IMPLICATIONS: The incident, although only a minor part of the talks, has shown several trends in the Nagorno-Karabakh peace process. Foremost, Armenians have put an end to suggestions that they could be bought by economic incentives. The refusal of President Kocharian to liberate even a portion of the occupied territories in exchange of full resumption of economic cooperation shows that Armenians place economic benefits at the bottom of their priority list, and remain unwilling to accept compromises or make concessions. Continuing economic hardship does not seem to alter this view. The Armenian economy, although still lagging behind the Azerbaijani one, seems to have successfully shifted its dependence on transport links passing through Azerbaijan to links passing through Iran and Georgia. The population does not experience as much gas and electricity problems as in the beginning of 1990s, and the overall economy has been on the rise since the mid-1990s. Thus, economic incentives in the solution of the conflict are becoming less and less attractive for them. At the same time, the Azerbaijani side seems not only to be losing its major, and perhaps, only trump card, but also to be softening its demands. Whereas only several years ago President Aliyev was demanding the complete liberation of Nagorno-Karabakh in exchange for economic cooperation, his most recent offer shows that he would accept much less than that. This incident severely narrows the options for further peace talks between the two countries and raises the possibility of another war. Azerbaijan's economy is on the rise and the army significantly strengthened, and frustration among the population and politicians over the peace process is becoming intolerable. The opening day of the fall session of Parliament on September 30 was unusually critical of the peace process. Several deputies from the opposition parties called for the end of negotiations and resumption of war. President Aliyev himself stressed these tendencies during the meeting with the co-chairs, saying that "the Azerbaijani population is coming to the view that we have to recover our land ourselves by whatever means necessary". Seeing the gradual, but steady integration of Nagorno-Karabakh into Armenia and the ever lessening value of its bargaining chip, the Azerbaijani side might risk to "take it all or loose it for good".
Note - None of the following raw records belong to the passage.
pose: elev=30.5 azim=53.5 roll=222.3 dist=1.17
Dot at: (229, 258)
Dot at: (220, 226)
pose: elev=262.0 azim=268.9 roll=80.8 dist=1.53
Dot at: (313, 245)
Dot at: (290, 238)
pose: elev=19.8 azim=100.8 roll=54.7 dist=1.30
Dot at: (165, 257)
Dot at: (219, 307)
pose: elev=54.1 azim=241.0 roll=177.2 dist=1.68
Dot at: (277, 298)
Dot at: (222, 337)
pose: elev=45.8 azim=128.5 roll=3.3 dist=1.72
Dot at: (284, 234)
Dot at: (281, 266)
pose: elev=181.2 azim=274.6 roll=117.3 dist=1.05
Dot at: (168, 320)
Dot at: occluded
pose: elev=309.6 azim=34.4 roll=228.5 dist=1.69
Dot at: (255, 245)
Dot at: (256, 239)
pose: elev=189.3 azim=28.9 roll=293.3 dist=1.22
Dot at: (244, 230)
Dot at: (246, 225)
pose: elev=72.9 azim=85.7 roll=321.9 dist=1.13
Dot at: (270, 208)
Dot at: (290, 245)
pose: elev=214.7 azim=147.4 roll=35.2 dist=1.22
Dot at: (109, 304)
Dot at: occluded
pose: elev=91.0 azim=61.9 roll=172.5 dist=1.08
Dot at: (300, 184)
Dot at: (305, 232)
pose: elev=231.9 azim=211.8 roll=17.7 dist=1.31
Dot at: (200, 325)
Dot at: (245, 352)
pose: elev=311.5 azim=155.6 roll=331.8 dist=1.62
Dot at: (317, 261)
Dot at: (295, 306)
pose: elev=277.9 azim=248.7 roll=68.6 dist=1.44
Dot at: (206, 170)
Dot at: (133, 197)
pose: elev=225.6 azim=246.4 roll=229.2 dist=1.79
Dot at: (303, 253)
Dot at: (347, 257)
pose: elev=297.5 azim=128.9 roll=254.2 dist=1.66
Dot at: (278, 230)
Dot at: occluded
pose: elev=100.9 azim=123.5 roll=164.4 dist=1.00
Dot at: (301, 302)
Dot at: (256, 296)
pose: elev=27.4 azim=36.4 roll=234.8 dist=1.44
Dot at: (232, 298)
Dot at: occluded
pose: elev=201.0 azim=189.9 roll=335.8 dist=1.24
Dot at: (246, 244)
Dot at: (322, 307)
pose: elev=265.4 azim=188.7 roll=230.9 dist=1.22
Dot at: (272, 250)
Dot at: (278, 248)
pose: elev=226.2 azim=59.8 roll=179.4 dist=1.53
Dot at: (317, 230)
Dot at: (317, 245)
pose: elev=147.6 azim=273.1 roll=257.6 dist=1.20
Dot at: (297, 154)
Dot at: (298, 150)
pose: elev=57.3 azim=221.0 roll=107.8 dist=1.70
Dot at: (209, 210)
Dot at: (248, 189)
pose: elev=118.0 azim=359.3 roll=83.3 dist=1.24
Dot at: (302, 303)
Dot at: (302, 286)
CONCLUSIONS: The resumption of war will undoubtedly damage the fragile economic and social developments and political stability of both countries. This, in turn, will decrease foreign investment and economic aid and put the completion of Baku-Ceyhan oil pipeline at risk. Yet the deadlock over the peace process and the gradual loss of its major bargaining points might force the Azerbaijani leadership to surrender to domestic pressure. Thus international mediators will need shift their focus from economic factors to more important issues. Attempts to create a "mini European Union" in the Caucasus failed due to the high level of historic antagonism and lack of attention to emotional issues, such as the political status of Nagorno-Karabakh, and in the case of Azerbaijan, the liberation of occupied territories and the status of Shusha.
AUTHOR BIO: Fariz Ismailzade is a freelance writer on Caucasus geopolitics and economics based in Baku. He holds a master's degree from Washington University in St. Louis and currently works for the International Republican Institute's Baku office and Cornell Caspian Consulting. The views expressed in this article are solely of his own and do not represent the views of these organizations.